## What you are asked to do
Take the entries below and print only the lines from the one with "- hepatic veins: box" through the one with "- liver metastasis: (x=115, y=181)–(x=125, y=192)", exactly as they stand, both ends included.
^^^^^^^^^^^^^^^^
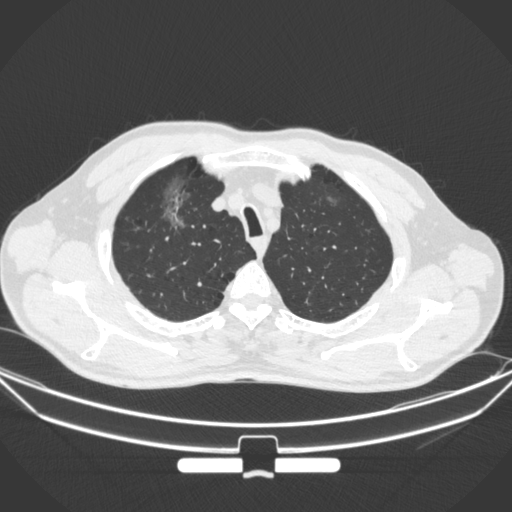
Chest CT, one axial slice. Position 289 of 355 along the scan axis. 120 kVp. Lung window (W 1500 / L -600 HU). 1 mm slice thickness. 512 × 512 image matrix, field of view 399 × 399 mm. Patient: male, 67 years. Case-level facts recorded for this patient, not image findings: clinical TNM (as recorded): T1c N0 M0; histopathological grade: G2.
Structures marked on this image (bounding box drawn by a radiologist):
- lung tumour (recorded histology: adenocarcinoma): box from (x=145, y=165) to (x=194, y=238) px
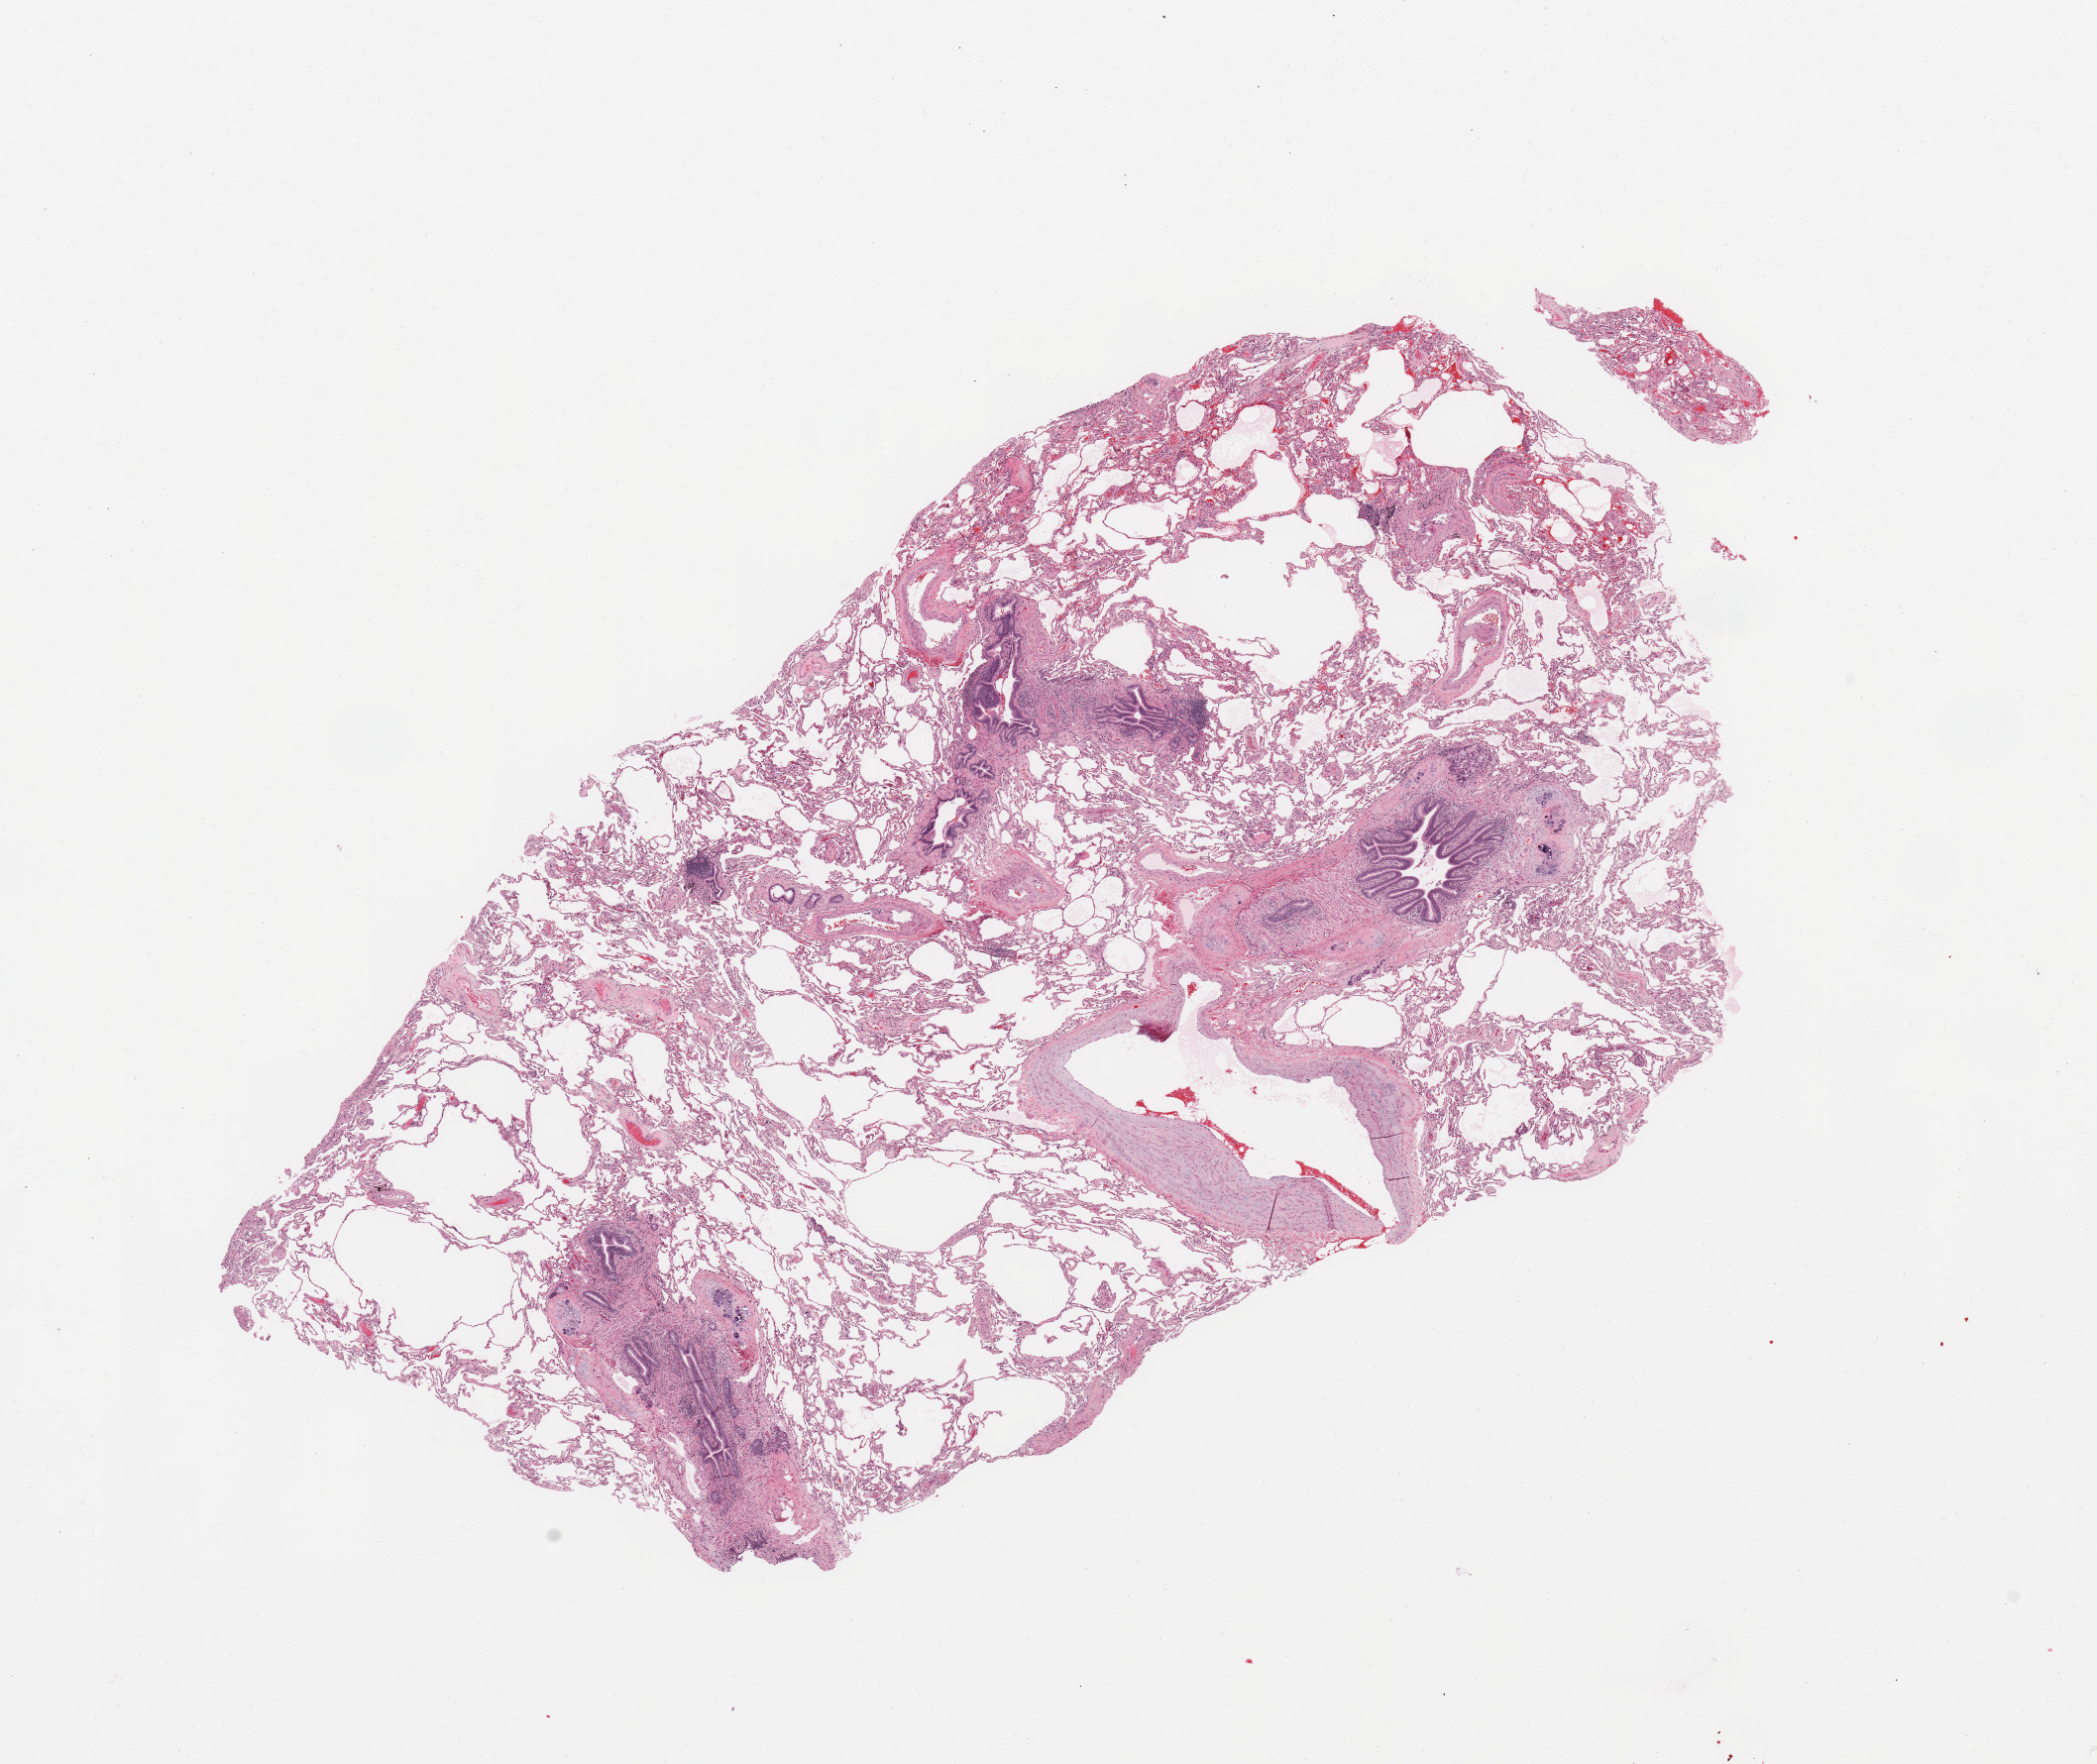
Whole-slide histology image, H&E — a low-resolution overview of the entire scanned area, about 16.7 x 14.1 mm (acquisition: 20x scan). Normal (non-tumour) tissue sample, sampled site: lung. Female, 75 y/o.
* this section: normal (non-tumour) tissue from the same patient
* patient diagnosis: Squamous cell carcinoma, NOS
^^^^^^^^^^^^^^^^
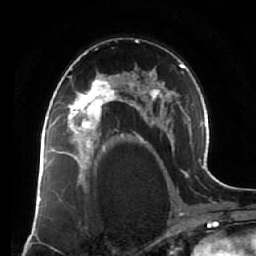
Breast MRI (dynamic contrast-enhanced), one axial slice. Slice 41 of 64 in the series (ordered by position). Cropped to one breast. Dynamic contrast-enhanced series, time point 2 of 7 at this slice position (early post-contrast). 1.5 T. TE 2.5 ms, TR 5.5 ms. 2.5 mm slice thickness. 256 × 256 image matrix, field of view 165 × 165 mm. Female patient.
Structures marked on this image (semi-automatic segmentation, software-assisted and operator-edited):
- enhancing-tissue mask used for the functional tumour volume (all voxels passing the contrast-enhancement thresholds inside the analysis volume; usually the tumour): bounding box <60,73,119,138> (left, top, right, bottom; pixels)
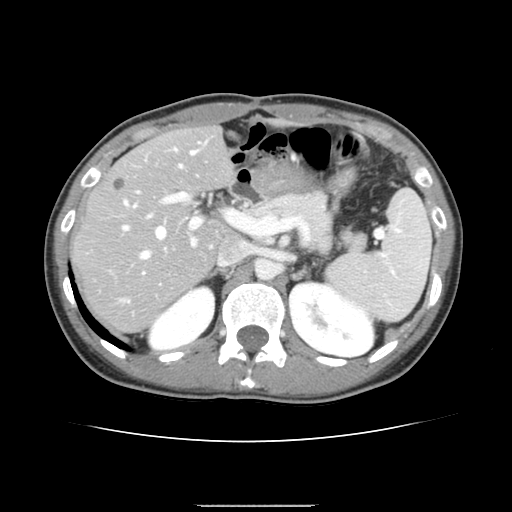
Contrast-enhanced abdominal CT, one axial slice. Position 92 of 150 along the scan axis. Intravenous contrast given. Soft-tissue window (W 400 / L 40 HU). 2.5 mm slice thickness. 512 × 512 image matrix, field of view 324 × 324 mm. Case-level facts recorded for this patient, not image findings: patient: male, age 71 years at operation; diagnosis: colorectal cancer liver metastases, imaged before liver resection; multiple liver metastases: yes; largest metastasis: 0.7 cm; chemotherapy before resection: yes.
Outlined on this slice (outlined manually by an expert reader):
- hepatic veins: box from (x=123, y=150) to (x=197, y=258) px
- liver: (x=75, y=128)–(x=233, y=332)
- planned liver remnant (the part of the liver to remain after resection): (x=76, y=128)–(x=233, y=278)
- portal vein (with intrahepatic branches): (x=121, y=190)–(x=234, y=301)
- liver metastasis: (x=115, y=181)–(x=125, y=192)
^^^^^^^^^^^^^^^^
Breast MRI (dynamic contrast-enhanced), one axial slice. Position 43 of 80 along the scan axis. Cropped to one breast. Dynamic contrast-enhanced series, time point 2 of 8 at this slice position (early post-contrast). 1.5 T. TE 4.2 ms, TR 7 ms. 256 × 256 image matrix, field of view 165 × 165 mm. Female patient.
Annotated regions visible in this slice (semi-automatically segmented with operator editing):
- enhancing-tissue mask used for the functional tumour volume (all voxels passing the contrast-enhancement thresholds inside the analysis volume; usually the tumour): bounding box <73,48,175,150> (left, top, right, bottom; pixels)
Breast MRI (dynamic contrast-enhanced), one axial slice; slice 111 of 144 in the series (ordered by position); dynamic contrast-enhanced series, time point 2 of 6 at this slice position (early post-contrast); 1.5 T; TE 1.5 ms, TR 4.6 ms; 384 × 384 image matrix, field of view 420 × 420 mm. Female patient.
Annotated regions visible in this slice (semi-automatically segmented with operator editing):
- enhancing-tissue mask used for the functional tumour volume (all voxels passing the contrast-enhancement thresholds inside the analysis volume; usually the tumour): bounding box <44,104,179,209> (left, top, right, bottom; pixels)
^^^^^^^^^^^^^^^^
## Solution
- hepatic veins: box from (x=123, y=150) to (x=197, y=258) px
- liver: (x=75, y=128)–(x=233, y=332)
- planned liver remnant (the part of the liver to remain after resection): (x=76, y=128)–(x=233, y=278)
- portal vein (with intrahepatic branches): (x=121, y=190)–(x=234, y=301)
- liver metastasis: (x=115, y=181)–(x=125, y=192)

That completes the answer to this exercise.